Dataset entries:

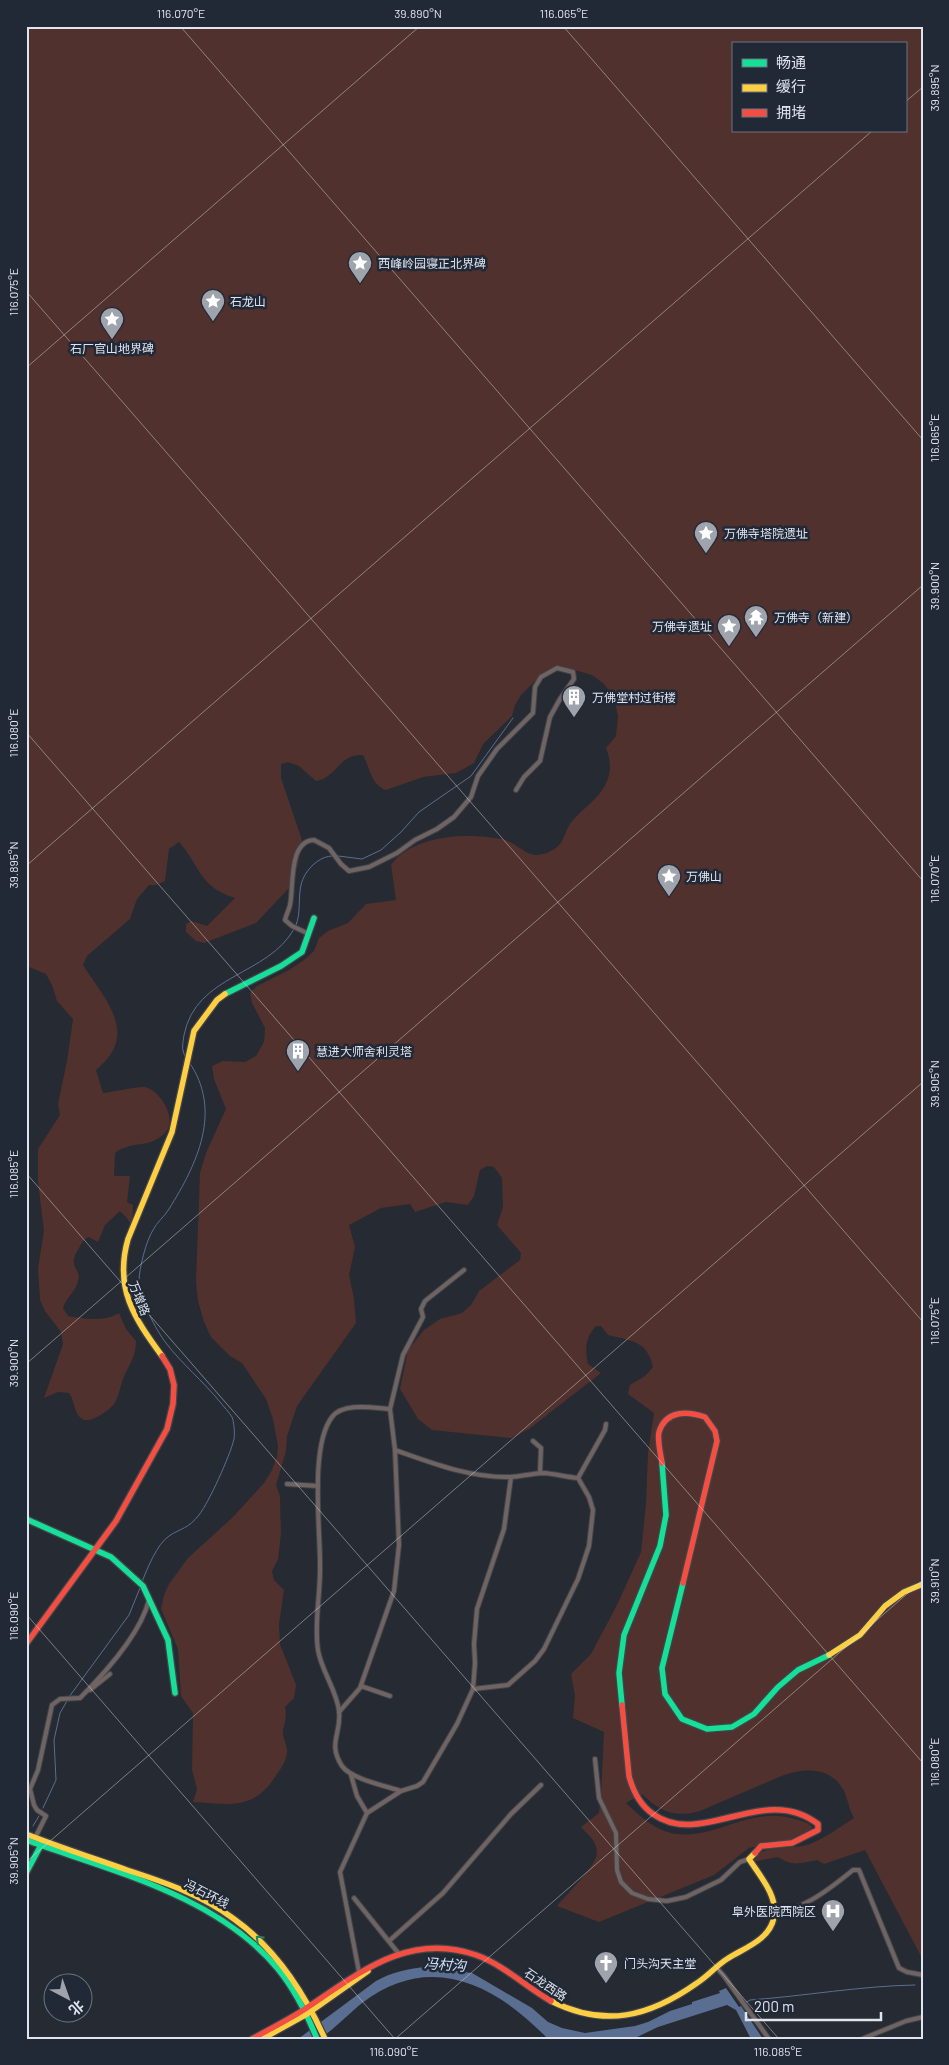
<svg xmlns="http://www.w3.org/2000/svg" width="949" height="2065" viewBox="0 0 949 2065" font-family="Barlow,'Noto Sans SC',sans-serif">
	<rect width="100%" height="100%" fill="#262a32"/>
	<path fill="#50312d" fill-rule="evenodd" d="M 26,26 L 923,26 L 923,1960 L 865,1850 L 824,1864 L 817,1860 C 801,1863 793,1867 778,1857 L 752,1862 C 760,1842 793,1851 810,1844 C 825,1838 840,1827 854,1818 C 848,1808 848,1796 841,1786 C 828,1767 804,1768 784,1775 L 700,1811 C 675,1818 660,1812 642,1794 L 626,1803 C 639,1815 653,1829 671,1833 C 715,1842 748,1805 795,1819 C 802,1821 808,1822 812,1827 L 811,1830 L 790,1840 L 749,1848 L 714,1875 L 599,1922 L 557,1906 C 566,1895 597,1865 597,1853 C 597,1841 588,1835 581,1827 L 599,1813 L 601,1796 L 604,1732 L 573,1718 L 575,1696 L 571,1674 L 591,1654 L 617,1605 L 641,1552 L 646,1504 L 648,1453 L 654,1413 L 628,1394 L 630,1385 L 645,1376 L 653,1367 C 647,1340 631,1341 608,1335 L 601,1326 L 596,1326 C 585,1338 585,1349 588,1364 L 601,1373 L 529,1429 L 511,1438 L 432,1430 L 418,1419 L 400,1389 L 408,1350 L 424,1330 L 440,1319 L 462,1313 L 471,1305 L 479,1291 L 520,1260 L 521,1253 L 497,1225 L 503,1207 L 502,1178 L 494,1167 L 487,1166 L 480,1170 L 474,1196 L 468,1205 L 446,1202 L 415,1212 L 410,1204 L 381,1208 L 349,1225 L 355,1247 L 349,1275 L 354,1299 L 356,1323 L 297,1406 L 287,1436 L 286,1451 L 276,1485 L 280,1496 L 281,1534 L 278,1559 L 272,1571 L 274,1580 L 284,1590 L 279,1624 L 280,1644 L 296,1685 L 294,1698 L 285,1707 C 287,1717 285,1721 283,1730 C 282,1737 288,1745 287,1753 C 286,1762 280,1770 275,1777 C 253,1811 228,1804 193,1802 L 197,1789 L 192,1770 L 193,1713 L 181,1696 L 178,1649 L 161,1609 L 164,1595 L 169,1584 L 188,1558 L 233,1517 L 264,1483 L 272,1470 L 277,1457 L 278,1446 L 273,1419 L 266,1399 L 242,1363 L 230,1356 L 211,1337 L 204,1322 L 198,1301 L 196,1282 L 200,1173 L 206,1153 L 226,1109 L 214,1079 L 212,1066 L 223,1061 L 245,1062 L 256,1056 L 264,1042 L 265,1028 L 252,1003 L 250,993 L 257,986 L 289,970 L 304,960 L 314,951 L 319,938 L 328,931 L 348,923 L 366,904 L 396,900 L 391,865 C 413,834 471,832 505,840 C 515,843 525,854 535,855 C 543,855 551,852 557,847 C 564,842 565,831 570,824 C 581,809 600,799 607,781 C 612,770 610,758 606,748 L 616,736 L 618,716 L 614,697 L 604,684 L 592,675 L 574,670 L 555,668 L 541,675 L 521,695 L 515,705 L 512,716 L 483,744 L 474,763 L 456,773 L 423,777 L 386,790 C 371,785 370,768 363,755 C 339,753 337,778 316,781 L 299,766 L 288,762 L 281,764 L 281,778 L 302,840 L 298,865 L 290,887 L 256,923 L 204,943 L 196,941 L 186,932 L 186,924 L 191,921 L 207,926 L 235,898 C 198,886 201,867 179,842 L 169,849 L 165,881 L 156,885 L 149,885 L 137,899 L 130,919 L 87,956 L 83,965 C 106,1001 140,1034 96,1070 L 103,1093 C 112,1092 139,1086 145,1087 C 161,1091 179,1121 164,1134 C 148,1149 132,1140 115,1153 L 114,1176 L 130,1176 L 127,1202 L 133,1205 L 132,1226 L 126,1217 L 120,1211 L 105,1225 L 98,1242 L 89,1237 C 84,1239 82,1243 79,1248 C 66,1268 82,1268 78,1281 C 76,1291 66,1298 63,1308 L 68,1316 C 85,1319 104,1322 119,1313 L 126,1329 L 136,1341 C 136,1355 131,1362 125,1374 C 116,1395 122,1404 97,1417 C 92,1419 87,1422 82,1419 C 73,1413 75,1400 69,1393 L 58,1392 L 44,1398 L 63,1344 L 61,1332 L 45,1311 L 40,1300 L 38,1268 L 44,1231 L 38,1182 L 38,1149 L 60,1115 L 58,1104 L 67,1061 L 73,1019 L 57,1001 L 52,985 L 46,974 L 29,967 L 26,967 ZM 733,44 L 905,44 L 905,131 L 733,131 Z"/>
	<path fill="#5a6e92" d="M 425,1967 L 472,1973 L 532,2008 L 548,2022 L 562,2028 L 585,2033 L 635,2026 L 648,2022 L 670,2011 L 692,2004 L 692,2002 L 720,1993 L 719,1991 L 726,1988 L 739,2007 L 741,2006 L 763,2039 L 751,2039 L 736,2010 L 727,2005 L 658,2027 L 633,2039 L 548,2039 C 495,1984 430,1951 362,2003 C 353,2010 326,2037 318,2039 C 312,2040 304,2039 298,2039 L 376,1981 C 392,1972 407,1969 425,1967 Z"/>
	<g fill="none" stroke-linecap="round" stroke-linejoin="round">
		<g stroke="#5a6e92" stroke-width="1">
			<path d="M 338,856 L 362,859 L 381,850 L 401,832 L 419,812 L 471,776 L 513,718"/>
			<path d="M 296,925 C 301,913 298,898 301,885 C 304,871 319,855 334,856"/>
			<path d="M 185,1056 C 181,1049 183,1043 184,1035 C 196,974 268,976 294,929"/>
			<path d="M 142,1582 C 147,1569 157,1544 169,1536 C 181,1528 188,1529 199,1515 C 209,1502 230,1456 234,1439 C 235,1434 234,1422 232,1417 C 229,1412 224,1407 220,1402 C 203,1381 182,1364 166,1343 C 156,1330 139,1298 139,1281 C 139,1269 146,1241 153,1230 C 157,1222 164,1217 169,1209 C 197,1164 223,1111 189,1062"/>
			<path d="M 69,1697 L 129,1615 L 140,1588"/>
			<path d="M 43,1808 L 56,1780 L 54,1740 L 60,1713 L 67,1701"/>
			<path d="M 33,1826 L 39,1816"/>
			<path d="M 745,2003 L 750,2000 C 805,1996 860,1986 915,1985"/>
		</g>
		<g stroke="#41454b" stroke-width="6">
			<g id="street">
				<path d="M 309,934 L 292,926 L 285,920 C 286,915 289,910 290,905 C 294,887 288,841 314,840 L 329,848 L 341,864 L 349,871 L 369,867 L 397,853 L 415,840 L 437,829 L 454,817 L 471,797 L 478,776 L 497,749 L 533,713 L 535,687 L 541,677 L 557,668 L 573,672 L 574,679 L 560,699 L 550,717 L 540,761 L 524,777 L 516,790"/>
				<path d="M 390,1409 C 374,1408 343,1402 332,1417 C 309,1447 321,1532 320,1571 C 320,1597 314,1624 318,1650 C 321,1670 337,1691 339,1711 C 342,1733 327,1743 342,1766 C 351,1779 386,1786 401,1791"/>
				<path d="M 533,1441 L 541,1448 L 540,1473"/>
				<path d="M 395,1450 C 432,1463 470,1478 510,1477 C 521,1477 532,1473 544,1473 C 555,1474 567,1477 578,1478 L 589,1497 L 593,1510 L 589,1546 L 578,1579 L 544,1649 L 535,1661 L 508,1685 L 473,1689"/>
				<path d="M 578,1478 L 605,1430 L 606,1424"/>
				<path d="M 287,1484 L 318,1486"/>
				<path d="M 361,1686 L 390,1696"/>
				<path d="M 90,1690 L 110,1674"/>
				<path d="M 339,1712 L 360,1688 L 394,1591 L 399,1545 L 395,1450 L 390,1409 L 403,1355 L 423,1317 L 421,1309 L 425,1301 L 464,1270"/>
				<path d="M 595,1759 L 599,1798 L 616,1833 L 617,1870 L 621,1882 L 632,1893 L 648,1899 L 667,1901 L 686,1897 L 721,1880 L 740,1862 L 749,1859"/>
				<path d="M 351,1775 L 357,1796 L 367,1813 L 401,1791 L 417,1786 L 423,1782 L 457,1724 L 473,1689 L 475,1663 L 474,1644 L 477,1609 L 504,1529 L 511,1477"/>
				<path d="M 35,1838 L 46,1816 L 37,1810 L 34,1805 L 30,1789 L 38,1770 L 52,1705 L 60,1699 L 80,1698 C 105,1673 140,1635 149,1600"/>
				<path d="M 354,1898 L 399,1954"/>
				<path d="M 764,1911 C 794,1918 831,1888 853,1870 L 859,1870 L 899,1968 L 907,1972 L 923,1975"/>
				<path d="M 389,1941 L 443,1893 L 511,1814 L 541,1785"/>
				<path d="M 717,1968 L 724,1976 L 769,2039"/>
				<path d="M 359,1972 L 340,1872 L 367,1813"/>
				<path d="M 862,2039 L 906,2021 L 923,2017"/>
			</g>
		</g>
		<g stroke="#41454b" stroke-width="8">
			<g id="fast">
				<path d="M 225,994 L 281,966 L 302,952 L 314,918"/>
				<path d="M 26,1519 L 111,1557 L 143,1586 L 168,1640 L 175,1693"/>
				<path d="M 683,1583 L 662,1668 L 665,1694 L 682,1719 L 707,1729 L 732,1727 L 754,1714 L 778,1687 L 798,1670 L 829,1655"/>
				<path d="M 622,1705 L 619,1673 L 624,1635 L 660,1546 L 666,1515 L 662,1463"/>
				<path d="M 26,1840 C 112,1871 218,1896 278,1969 C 295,1990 307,2014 317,2039"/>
				<path d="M 26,1873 L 41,1845"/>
			</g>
		</g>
		<g stroke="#41454b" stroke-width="8">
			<g id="slow">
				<path d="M 162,1356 C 134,1318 114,1288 128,1239 L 172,1132 L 194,1031 L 217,1000 L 225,994"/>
				<path d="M 829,1655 L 860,1635 L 885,1606 L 904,1592 L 923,1584"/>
				<path d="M 26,1834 C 59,1847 93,1858 127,1870 C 164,1882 202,1895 234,1919 C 276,1949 304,1992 325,2039"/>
				<path d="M 551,2001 C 605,2028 649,2017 697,1983 C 708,1976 716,1966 727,1959 C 744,1948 770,1940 774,1917 C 778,1896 760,1876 749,1859 L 755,1853"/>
				<path d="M 262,2039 L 307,2014 L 368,1971"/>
			</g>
		</g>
		<g stroke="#41454b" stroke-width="8">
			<g id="jam">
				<path d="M 662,1463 C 661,1455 657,1441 659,1432 C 666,1410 687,1411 705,1417 L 715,1431 L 717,1441 L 683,1583"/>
				<path d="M 26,1644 L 116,1521 L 167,1429 L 173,1404 L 174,1385 L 170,1369 L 162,1356"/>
				<path d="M 622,1705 L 629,1776 C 633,1791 640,1805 653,1814 C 702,1849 764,1782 818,1824 L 818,1830 L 792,1843 L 761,1846 L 755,1853"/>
				<path d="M 252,2039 C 270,2029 288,2020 305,2009 C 358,1974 408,1931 476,1955 C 504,1965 526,1987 551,2001"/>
			</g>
		</g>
		<use href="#street" stroke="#706463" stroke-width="4"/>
		<use href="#fast" stroke="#16e098" stroke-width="5.5"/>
		<use href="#slow" stroke="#ffcf43" stroke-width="5.5"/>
		<use href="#jam" stroke="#f24e42" stroke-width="5.5"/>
	</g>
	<defs><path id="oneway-chevron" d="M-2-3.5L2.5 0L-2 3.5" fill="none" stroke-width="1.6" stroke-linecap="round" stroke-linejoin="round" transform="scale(1.25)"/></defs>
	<use stroke="#1c8468" href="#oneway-chevron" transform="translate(259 1939) rotate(-137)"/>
	<path fill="none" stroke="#dfe4ee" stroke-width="1" stroke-opacity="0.45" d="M 180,26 L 923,881M 563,26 L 923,440M 905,102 L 923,87M 26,291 L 923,1322M 26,368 L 420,26M 26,732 L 923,1763M 26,866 L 872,131M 26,1173 L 779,2039M 26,1364 L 923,585M 26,1614 L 395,2039M 26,1862 L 923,1082M 395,2039 L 923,1580"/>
	<defs>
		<g id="sight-pin" transform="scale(1.25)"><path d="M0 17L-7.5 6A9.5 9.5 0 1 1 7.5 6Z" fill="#9ea3ac" stroke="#212937"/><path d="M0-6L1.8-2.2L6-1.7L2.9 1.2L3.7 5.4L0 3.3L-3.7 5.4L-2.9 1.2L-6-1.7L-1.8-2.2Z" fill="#fff"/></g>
		<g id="temple-pin" transform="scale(1.25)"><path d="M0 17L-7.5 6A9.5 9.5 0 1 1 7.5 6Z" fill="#9ea3ac" stroke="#212937"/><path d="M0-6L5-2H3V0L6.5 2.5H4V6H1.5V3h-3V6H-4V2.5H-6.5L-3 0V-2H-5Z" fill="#fff"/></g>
		<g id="building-pin" transform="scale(1.25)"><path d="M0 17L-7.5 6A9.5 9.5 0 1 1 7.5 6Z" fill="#9ea3ac" stroke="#212937"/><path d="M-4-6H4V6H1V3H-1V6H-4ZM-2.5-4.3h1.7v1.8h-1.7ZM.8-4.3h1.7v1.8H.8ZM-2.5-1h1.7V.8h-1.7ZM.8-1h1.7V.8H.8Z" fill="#fff"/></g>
		<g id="hospital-pin" transform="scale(1.25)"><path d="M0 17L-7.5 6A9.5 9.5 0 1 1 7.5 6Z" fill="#9ea3ac" stroke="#212937"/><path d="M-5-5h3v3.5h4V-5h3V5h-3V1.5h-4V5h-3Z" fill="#fff"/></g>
		<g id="church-pin" transform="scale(1.25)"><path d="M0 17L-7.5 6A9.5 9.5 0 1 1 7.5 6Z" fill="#9ea3ac" stroke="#212937"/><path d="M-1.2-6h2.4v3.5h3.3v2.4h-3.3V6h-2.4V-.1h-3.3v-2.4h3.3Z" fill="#fff"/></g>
	</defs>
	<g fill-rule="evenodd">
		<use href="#sight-pin" x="360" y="263"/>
		<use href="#sight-pin" x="213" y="301"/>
		<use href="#sight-pin" x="112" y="319"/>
		<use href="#sight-pin" x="706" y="533"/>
		<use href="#temple-pin" x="756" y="617"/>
		<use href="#sight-pin" x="729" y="626"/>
		<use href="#building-pin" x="574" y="697"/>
		<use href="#sight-pin" x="669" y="876"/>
		<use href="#building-pin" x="298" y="1051"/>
		<use href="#hospital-pin" x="833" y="1911"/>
		<use href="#church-pin" x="606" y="1963"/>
	</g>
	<g text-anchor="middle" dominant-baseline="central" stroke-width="5" stroke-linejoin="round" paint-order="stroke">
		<g font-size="12" fill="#dfe4ee" stroke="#212937" text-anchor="start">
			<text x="378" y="263">西峰岭园寝正北界碑</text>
			<text x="230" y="301">石龙山</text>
			<text x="112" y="348" text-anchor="middle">石厂官山地界碑</text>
			<text x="724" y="533">万佛寺塔院遗址</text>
			<text x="774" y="617">万佛寺（新建）</text>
			<text x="712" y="626" text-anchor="end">万佛寺遗址</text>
			<text x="592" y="697">万佛堂村过街楼</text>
			<text x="686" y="876">万佛山</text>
			<text x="316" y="1051">慧进大师舍利灵塔</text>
			<text x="816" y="1911" text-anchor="end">阜外医院西院区</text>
			<text x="624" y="1963">门头沟天主堂</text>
		</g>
		<g font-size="12" fill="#dfe4ee" stroke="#212937">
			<text transform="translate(140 1298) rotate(68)">万增路</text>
			<text transform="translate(207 1893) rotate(27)">冯石环线</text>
			<text transform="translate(546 1984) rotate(34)">石龙西路</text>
		</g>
		<g font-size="14" font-style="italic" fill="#d1e0f8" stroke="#212937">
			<text transform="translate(445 1964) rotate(4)">冯村沟</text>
		</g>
	</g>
	<rect width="949" height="2065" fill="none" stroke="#212937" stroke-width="55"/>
	<rect x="732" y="42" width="175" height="90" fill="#212937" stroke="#6d7480"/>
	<rect x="742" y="59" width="25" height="8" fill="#16e098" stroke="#6d7480"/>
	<text x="776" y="68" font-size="15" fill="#dfe4ee">畅通</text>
	<rect x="742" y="84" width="25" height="8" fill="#ffcf43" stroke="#6d7480"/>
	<text x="776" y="92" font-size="15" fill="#dfe4ee">缓行</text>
	<rect x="742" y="109" width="25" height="8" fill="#f24e42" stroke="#6d7480"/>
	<text x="776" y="118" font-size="15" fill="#dfe4ee">拥堵</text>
	<g transform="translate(68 1998) rotate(139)"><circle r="24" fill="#212937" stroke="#6d7480"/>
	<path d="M0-4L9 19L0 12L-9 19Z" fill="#9ea3ac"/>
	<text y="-8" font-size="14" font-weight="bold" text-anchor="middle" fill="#dfe4ee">北</text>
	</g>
	<path d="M746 2012v8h135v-8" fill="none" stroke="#dfe4ee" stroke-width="2.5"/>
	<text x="754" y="2012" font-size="15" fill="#dfe4ee" stroke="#212937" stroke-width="4" paint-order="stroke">200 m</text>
	<rect x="28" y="28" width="894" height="2010" fill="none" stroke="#dfe4ee" stroke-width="2"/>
	<g font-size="12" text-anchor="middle" fill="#dfe4ee">
		<text x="181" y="18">116.070°E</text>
		<text x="418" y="18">39.890°N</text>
		<text x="564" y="18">116.065°E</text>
		<text transform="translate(935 88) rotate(-90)" y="4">39.895°N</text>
		<text transform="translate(14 292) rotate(-90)" y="4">116.075°E</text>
		<text transform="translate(935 438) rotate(-90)" y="4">116.065°E</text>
		<text transform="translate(935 586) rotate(-90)" y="4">39.900°N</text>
		<text transform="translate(14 733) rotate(-90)" y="4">116.080°E</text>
		<text transform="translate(14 865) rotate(-90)" y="4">39.895°N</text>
		<text transform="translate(935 879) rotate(-90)" y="4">116.070°E</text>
		<text transform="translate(935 1084) rotate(-90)" y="4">39.905°N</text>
		<text transform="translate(14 1174) rotate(-90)" y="4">116.085°E</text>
		<text transform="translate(935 1321) rotate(-90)" y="4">116.075°E</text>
		<text transform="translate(14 1363) rotate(-90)" y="4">39.900°N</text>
		<text transform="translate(935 1581) rotate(-90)" y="4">39.910°N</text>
		<text transform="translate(14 1616) rotate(-90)" y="4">116.090°E</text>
		<text transform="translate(935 1762) rotate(-90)" y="4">116.080°E</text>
		<text transform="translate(14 1861) rotate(-90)" y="4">39.905°N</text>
		<text x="394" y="2056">116.090°E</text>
		<text x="778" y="2056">116.085°E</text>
	</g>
</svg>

TASK PROMPT:
Where in the entries does the word "linejoin" occur? Copy out each line that has it.

OUTPUT FOR THIS TASK:
	<g fill="none" stroke-linecap="round" stroke-linejoin="round">
	<defs><path id="oneway-chevron" d="M-2-3.5L2.5 0L-2 3.5" fill="none" stroke-width="1.6" stroke-linecap="round" stroke-linejoin="round" transform="scale(1.25)"/></defs>
	<g text-anchor="middle" dominant-baseline="central" stroke-width="5" stroke-linejoin="round" paint-order="stroke">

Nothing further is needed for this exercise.